What the task requires
Rewrite every line of the material below as a Markdown table with two columns, Row and Line. Number the rows in order and skip any blank lines.

(Extracted records)

-- Start --

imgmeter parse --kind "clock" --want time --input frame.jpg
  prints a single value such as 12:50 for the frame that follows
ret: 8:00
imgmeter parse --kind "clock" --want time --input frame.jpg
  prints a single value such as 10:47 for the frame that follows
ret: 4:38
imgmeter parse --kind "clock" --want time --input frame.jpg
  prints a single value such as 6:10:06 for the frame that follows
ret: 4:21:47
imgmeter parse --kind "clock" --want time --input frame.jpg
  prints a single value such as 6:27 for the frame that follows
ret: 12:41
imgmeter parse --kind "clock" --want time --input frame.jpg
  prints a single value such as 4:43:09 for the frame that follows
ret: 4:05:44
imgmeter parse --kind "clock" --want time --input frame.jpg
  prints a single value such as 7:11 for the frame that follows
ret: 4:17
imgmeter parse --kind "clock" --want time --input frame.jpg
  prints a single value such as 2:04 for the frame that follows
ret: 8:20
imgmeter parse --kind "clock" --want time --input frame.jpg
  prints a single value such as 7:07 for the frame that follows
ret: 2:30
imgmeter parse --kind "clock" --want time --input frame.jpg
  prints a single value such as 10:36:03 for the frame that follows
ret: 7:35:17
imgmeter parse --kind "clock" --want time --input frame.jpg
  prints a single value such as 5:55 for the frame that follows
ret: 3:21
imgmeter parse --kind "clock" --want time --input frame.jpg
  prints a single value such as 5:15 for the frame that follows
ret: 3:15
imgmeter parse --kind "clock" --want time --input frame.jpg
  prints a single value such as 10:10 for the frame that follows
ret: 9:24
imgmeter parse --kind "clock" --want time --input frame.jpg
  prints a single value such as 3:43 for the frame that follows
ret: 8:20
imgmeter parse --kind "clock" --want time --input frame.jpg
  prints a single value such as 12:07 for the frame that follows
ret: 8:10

-- End --

Task response
| Row | Line |
|---|---|
| 1 | imgmeter parse --kind "clock" --want time --input frame.jpg |
| 2 |   prints a single value such as 12:50 for the frame that follows |
| 3 | ret: 8:00 |
| 4 | imgmeter parse --kind "clock" --want time --input frame.jpg |
| 5 |   prints a single value such as 10:47 for the frame that follows |
| 6 | ret: 4:38 |
| 7 | imgmeter parse --kind "clock" --want time --input frame.jpg |
| 8 |   prints a single value such as 6:10:06 for the frame that follows |
| 9 | ret: 4:21:47 |
| 10 | imgmeter parse --kind "clock" --want time --input frame.jpg |
| 11 |   prints a single value such as 6:27 for the frame that follows |
| 12 | ret: 12:41 |
| 13 | imgmeter parse --kind "clock" --want time --input frame.jpg |
| 14 |   prints a single value such as 4:43:09 for the frame that follows |
| 15 | ret: 4:05:44 |
| 16 | imgmeter parse --kind "clock" --want time --input frame.jpg |
| 17 |   prints a single value such as 7:11 for the frame that follows |
| 18 | ret: 4:17 |
| 19 | imgmeter parse --kind "clock" --want time --input frame.jpg |
| 20 |   prints a single value such as 2:04 for the frame that follows |
| 21 | ret: 8:20 |
| 22 | imgmeter parse --kind "clock" --want time --input frame.jpg |
| 23 |   prints a single value such as 7:07 for the frame that follows |
| 24 | ret: 2:30 |
| 25 | imgmeter parse --kind "clock" --want time --input frame.jpg |
| 26 |   prints a single value such as 10:36:03 for the frame that follows |
| 27 | ret: 7:35:17 |
| 28 | imgmeter parse --kind "clock" --want time --input frame.jpg |
| 29 |   prints a single value such as 5:55 for the frame that follows |
| 30 | ret: 3:21 |
| 31 | imgmeter parse --kind "clock" --want time --input frame.jpg |
| 32 |   prints a single value such as 5:15 for the frame that follows |
| 33 | ret: 3:15 |
| 34 | imgmeter parse --kind "clock" --want time --input frame.jpg |
| 35 |   prints a single value such as 10:10 for the frame that follows |
| 36 | ret: 9:24 |
| 37 | imgmeter parse --kind "clock" --want time --input frame.jpg |
| 38 |   prints a single value such as 3:43 for the frame that follows |
| 39 | ret: 8:20 |
| 40 | imgmeter parse --kind "clock" --want time --input frame.jpg |
| 41 |   prints a single value such as 12:07 for the frame that follows |
| 42 | ret: 8:10 |